*What is required*
Output exactly, in the material below, the lines from the one with "evāvirodhāt // GkT_1.6ab:110" through the one with "viśeṣaḥ // GkT_1.6ab:121". Omit all pictures.

----- The input

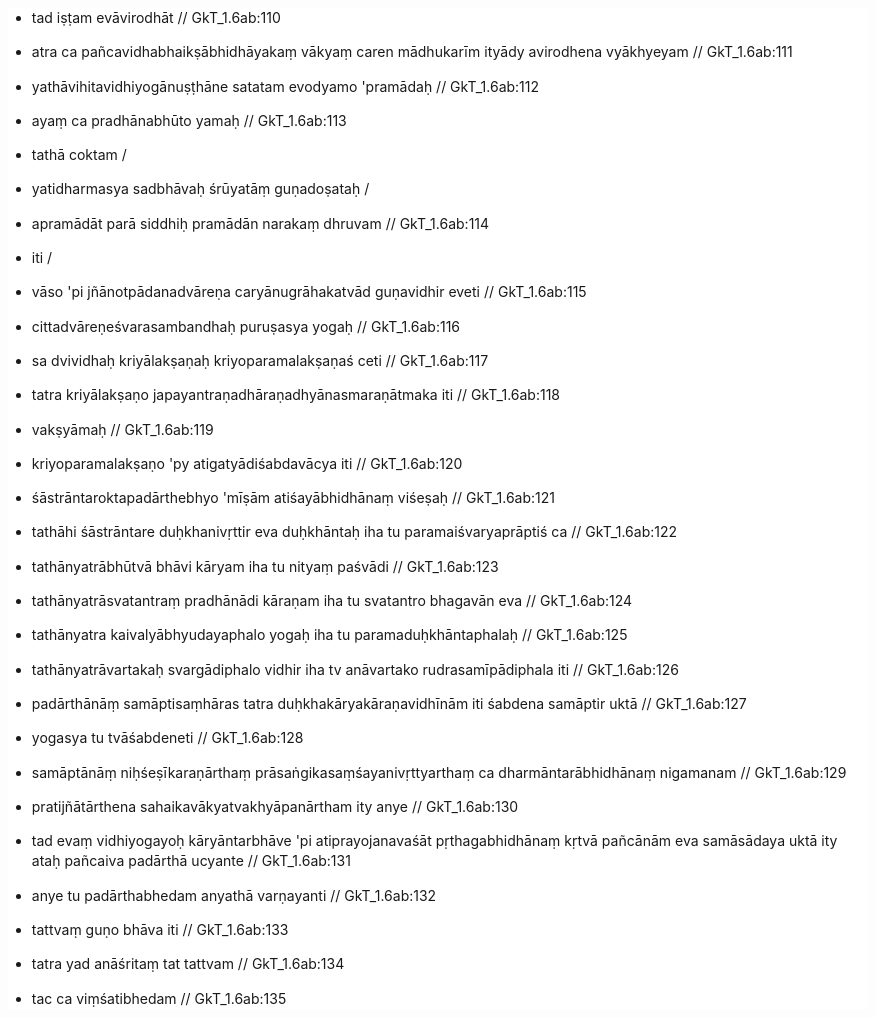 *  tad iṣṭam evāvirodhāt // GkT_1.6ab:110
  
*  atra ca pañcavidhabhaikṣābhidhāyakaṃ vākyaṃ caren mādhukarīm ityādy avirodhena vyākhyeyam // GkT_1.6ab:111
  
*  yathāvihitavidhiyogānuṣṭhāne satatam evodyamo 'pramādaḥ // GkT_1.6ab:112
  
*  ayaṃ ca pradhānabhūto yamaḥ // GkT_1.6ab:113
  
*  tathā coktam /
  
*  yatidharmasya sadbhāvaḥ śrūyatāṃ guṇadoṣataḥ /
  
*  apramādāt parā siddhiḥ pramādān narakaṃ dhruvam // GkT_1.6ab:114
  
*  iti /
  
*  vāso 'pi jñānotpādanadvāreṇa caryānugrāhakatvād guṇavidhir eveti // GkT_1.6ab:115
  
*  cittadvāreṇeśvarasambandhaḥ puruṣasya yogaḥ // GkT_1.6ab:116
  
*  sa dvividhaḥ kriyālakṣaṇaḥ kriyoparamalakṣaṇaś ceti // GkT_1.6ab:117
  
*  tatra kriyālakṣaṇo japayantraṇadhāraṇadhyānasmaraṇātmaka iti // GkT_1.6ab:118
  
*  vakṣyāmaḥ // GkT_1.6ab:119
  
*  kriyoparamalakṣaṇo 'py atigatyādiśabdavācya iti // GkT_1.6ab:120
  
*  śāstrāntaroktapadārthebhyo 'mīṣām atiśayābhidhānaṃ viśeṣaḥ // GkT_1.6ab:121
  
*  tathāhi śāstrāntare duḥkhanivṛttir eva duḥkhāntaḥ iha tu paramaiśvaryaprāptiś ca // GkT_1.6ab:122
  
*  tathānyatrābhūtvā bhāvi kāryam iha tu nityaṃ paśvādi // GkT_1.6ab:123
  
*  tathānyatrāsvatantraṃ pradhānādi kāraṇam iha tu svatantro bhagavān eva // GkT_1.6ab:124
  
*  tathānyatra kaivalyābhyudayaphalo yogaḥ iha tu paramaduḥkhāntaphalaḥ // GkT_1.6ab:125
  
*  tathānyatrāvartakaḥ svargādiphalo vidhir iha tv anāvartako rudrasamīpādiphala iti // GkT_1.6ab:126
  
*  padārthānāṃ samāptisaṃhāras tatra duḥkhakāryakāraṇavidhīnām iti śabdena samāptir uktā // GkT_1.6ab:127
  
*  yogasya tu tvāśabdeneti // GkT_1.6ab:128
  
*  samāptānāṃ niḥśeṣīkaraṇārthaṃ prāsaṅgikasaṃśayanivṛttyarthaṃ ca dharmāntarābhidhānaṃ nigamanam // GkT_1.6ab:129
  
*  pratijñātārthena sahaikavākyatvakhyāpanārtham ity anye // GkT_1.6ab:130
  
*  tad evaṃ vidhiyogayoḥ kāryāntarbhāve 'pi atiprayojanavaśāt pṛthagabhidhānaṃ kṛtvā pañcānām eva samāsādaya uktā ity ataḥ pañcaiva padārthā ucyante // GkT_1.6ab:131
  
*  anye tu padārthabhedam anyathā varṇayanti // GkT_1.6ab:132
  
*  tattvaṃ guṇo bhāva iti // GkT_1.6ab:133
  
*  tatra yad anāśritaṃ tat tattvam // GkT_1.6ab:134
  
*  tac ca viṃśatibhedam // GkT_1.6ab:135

----------
----- The input

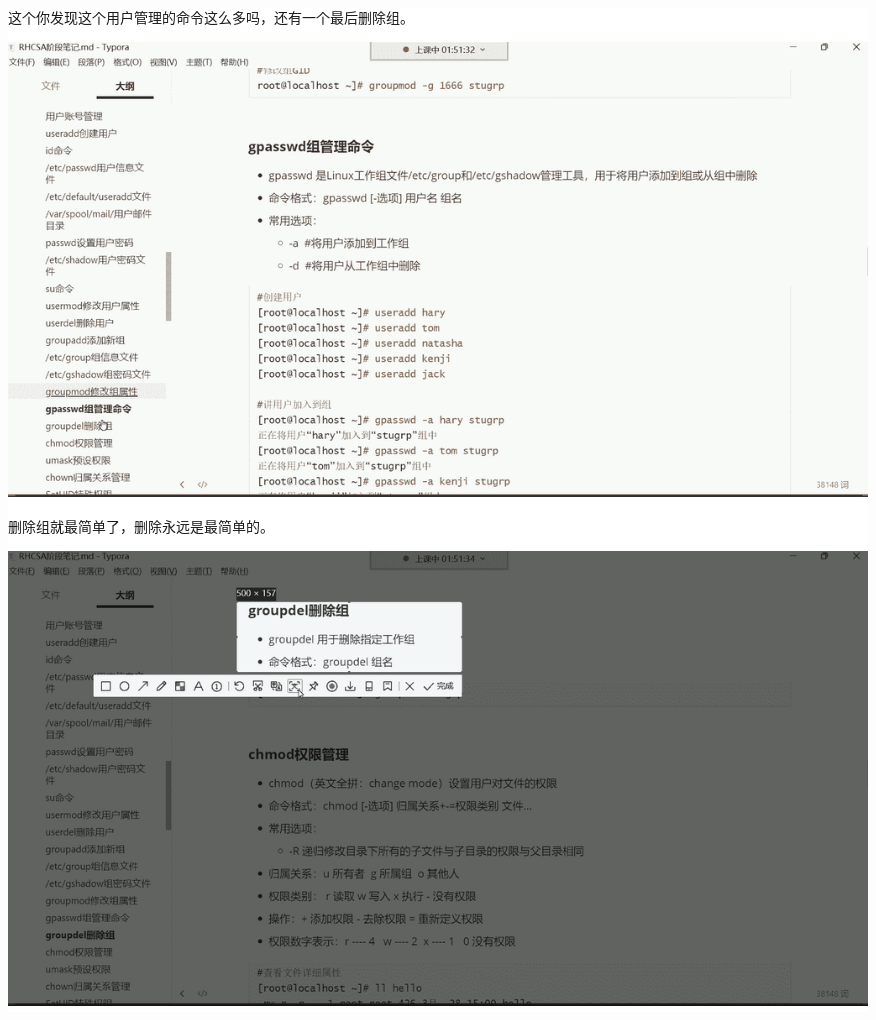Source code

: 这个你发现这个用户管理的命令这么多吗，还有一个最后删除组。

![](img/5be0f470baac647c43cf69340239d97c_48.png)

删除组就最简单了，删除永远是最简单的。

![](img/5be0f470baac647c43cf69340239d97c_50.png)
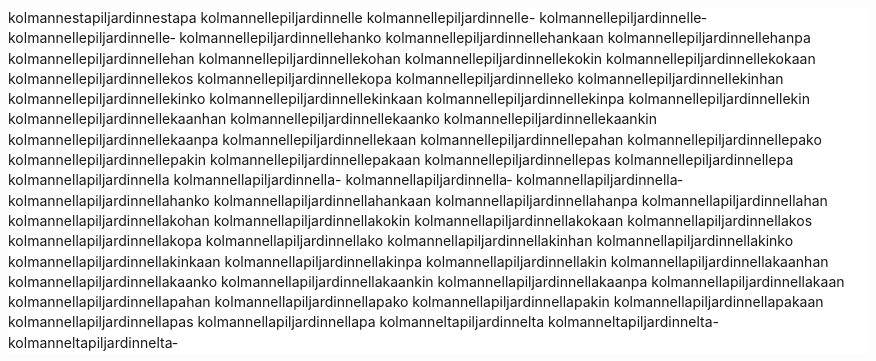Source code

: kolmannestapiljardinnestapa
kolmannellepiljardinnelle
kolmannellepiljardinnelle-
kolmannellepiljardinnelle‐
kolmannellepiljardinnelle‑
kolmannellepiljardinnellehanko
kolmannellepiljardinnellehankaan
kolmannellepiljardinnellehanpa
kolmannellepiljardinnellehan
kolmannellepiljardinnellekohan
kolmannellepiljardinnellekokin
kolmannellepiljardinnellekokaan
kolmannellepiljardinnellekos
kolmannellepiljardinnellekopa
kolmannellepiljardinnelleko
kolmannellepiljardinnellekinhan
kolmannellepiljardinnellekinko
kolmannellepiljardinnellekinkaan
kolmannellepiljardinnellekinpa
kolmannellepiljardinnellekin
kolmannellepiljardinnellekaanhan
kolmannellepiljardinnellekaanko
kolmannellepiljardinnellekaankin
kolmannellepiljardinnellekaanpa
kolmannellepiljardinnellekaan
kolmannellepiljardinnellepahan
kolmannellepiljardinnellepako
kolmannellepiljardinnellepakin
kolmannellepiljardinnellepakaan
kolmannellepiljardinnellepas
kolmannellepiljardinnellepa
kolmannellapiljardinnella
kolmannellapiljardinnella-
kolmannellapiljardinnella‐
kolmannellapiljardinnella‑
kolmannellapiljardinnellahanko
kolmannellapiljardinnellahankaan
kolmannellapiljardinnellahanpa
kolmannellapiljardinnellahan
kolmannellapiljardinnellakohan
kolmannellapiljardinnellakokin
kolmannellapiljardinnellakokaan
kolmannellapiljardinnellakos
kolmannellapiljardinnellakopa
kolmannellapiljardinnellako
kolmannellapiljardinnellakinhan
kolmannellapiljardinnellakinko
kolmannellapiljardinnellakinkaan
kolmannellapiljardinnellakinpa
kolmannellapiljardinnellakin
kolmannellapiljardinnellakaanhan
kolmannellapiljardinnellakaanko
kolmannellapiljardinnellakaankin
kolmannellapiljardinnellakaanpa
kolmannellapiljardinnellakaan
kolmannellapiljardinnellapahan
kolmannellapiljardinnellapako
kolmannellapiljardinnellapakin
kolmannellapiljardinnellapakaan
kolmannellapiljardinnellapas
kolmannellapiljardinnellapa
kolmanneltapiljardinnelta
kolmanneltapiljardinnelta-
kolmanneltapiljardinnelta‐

----------

*Answer to this exercise*
 *  tad iṣṭam evāvirodhāt // GkT_1.6ab:110
  
*  atra ca pañcavidhabhaikṣābhidhāyakaṃ vākyaṃ caren mādhukarīm ityādy avirodhena vyākhyeyam // GkT_1.6ab:111
  
*  yathāvihitavidhiyogānuṣṭhāne satatam evodyamo 'pramādaḥ // GkT_1.6ab:112
  
*  ayaṃ ca pradhānabhūto yamaḥ // GkT_1.6ab:113
  
*  tathā coktam /
  
*  yatidharmasya sadbhāvaḥ śrūyatāṃ guṇadoṣataḥ /
  
*  apramādāt parā siddhiḥ pramādān narakaṃ dhruvam // GkT_1.6ab:114
  
*  iti /
  
*  vāso 'pi jñānotpādanadvāreṇa caryānugrāhakatvād guṇavidhir eveti // GkT_1.6ab:115
  
*  cittadvāreṇeśvarasambandhaḥ puruṣasya yogaḥ // GkT_1.6ab:116
  
*  sa dvividhaḥ kriyālakṣaṇaḥ kriyoparamalakṣaṇaś ceti // GkT_1.6ab:117
  
*  tatra kriyālakṣaṇo japayantraṇadhāraṇadhyānasmaraṇātmaka iti // GkT_1.6ab:118
  
*  vakṣyāmaḥ // GkT_1.6ab:119
  
*  kriyoparamalakṣaṇo 'py atigatyādiśabdavācya iti // GkT_1.6ab:120
  
*  śāstrāntaroktapadārthebhyo 'mīṣām atiśayābhidhānaṃ viśeṣaḥ // GkT_1.6ab:121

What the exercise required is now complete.